Teamsters represents approximately 10,000 workers, who work as locomotive engineers, conductors, train and yard workers, and rail traffic controllers at CN and CPKC. The main points of contention for the workers appear to be scheduling, work hours, and fatigue management.
The shutdown and lockout threatened to cause significant economic consequences in Canada and supply chain disruptions in the U.S. Even before the shutdown on August 22, CN and CPKC, and some of their U.S. competitors, had begun refusing cross-border cargo that would rely on CN and CPKC networks. On August 14, 2024, the Board issued a press release, stating that it is “actively monitoring the potential for a rail labor strike in Canada,” and that it is “aware that embargoes related to the potential strike have been issued and that the scope of the embargoes could expand in the coming days.”
Less than 17 hours after almost all rail freight traffic in Canada came to a standstill, the Canadian government directed a labor board to end the shutdown and ordered arbitration. At a news conference, Canada’s labor minister, Steve MacKinnon, stated that he had told the Canada Industrial Relations Board (CIRB) to formally order the railroads to restart service and to extend the contracts between Teamsters and the railroads. He stated that he expected rail service to resume within days.
Two days later, CIRB issued a decision ordering rail employees back to work and imposing binding arbitration on the parties, beginning August 29, 2024. In response, Teamsters announced that it would comply with the board’s decision but that it planned to appeal the ruling in court.

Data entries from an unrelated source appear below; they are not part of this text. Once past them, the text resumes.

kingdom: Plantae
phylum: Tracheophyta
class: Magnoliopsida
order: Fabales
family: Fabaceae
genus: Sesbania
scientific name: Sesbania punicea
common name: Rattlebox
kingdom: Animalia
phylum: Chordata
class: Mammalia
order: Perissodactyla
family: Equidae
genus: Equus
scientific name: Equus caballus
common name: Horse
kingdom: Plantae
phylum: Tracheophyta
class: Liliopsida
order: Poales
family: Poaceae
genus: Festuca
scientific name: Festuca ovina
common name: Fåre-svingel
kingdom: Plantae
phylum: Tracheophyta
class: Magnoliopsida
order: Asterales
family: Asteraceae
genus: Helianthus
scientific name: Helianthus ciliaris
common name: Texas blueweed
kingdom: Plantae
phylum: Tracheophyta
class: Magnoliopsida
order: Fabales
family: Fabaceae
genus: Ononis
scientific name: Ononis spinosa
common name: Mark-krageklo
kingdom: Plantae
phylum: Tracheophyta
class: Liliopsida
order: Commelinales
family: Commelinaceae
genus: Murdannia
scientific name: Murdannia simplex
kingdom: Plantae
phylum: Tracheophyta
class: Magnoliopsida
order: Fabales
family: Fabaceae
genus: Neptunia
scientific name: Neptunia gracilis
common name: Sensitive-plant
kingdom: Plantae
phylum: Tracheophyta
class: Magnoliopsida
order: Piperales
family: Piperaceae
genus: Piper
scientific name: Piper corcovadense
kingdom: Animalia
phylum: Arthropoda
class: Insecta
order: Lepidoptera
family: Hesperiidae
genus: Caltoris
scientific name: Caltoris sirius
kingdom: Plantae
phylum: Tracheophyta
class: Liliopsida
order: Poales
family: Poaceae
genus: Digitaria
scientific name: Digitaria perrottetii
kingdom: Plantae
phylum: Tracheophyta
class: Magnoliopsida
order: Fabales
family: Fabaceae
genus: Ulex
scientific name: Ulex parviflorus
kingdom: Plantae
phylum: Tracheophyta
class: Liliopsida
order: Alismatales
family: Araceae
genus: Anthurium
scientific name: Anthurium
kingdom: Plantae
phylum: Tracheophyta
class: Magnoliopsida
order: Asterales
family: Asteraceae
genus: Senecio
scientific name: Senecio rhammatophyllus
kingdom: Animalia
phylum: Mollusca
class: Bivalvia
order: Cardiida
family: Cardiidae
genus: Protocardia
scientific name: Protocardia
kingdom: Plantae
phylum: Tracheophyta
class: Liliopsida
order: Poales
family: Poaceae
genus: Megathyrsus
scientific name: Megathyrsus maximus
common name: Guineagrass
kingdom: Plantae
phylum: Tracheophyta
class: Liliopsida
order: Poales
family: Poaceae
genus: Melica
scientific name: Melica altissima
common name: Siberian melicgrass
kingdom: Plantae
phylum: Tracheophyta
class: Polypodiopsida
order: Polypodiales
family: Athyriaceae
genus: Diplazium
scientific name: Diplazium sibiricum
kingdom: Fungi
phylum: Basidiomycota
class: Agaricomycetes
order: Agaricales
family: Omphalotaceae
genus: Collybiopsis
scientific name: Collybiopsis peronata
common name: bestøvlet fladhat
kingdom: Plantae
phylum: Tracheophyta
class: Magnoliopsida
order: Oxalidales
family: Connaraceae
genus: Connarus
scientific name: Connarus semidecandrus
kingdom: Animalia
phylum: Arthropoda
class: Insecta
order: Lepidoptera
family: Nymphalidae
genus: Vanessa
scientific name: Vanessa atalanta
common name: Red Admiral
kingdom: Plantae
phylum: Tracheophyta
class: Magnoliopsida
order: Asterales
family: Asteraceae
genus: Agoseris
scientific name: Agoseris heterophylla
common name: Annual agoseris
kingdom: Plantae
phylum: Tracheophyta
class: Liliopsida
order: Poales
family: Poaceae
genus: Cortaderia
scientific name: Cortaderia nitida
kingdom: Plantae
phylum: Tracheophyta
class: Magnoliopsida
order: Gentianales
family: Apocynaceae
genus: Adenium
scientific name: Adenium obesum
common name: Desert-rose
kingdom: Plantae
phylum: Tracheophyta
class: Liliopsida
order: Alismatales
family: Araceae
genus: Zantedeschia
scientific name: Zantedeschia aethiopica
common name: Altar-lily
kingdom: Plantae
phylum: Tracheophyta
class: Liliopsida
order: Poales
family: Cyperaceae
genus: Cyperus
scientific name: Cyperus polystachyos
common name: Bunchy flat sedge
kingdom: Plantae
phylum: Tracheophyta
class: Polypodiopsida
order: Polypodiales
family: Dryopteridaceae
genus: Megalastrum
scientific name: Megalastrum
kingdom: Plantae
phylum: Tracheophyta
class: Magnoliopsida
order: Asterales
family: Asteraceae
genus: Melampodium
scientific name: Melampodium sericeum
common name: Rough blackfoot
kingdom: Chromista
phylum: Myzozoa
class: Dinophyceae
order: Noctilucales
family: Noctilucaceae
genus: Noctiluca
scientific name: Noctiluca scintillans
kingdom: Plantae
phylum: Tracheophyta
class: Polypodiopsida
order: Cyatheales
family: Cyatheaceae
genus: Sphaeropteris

On August 29, 2024, Teamsters filed multiple, separate appeals with the Federal Court of Appeal, seeking a judicial order quashing the labor minister's directives and the labor tribunal's decisions. Teamsters is arguing that the labor minister’s directives to the board were beyond the power of his jurisdiction, and that the directives and board decisions breached the union’s freedom of association enshrined in the Charter of Rights and Freedoms.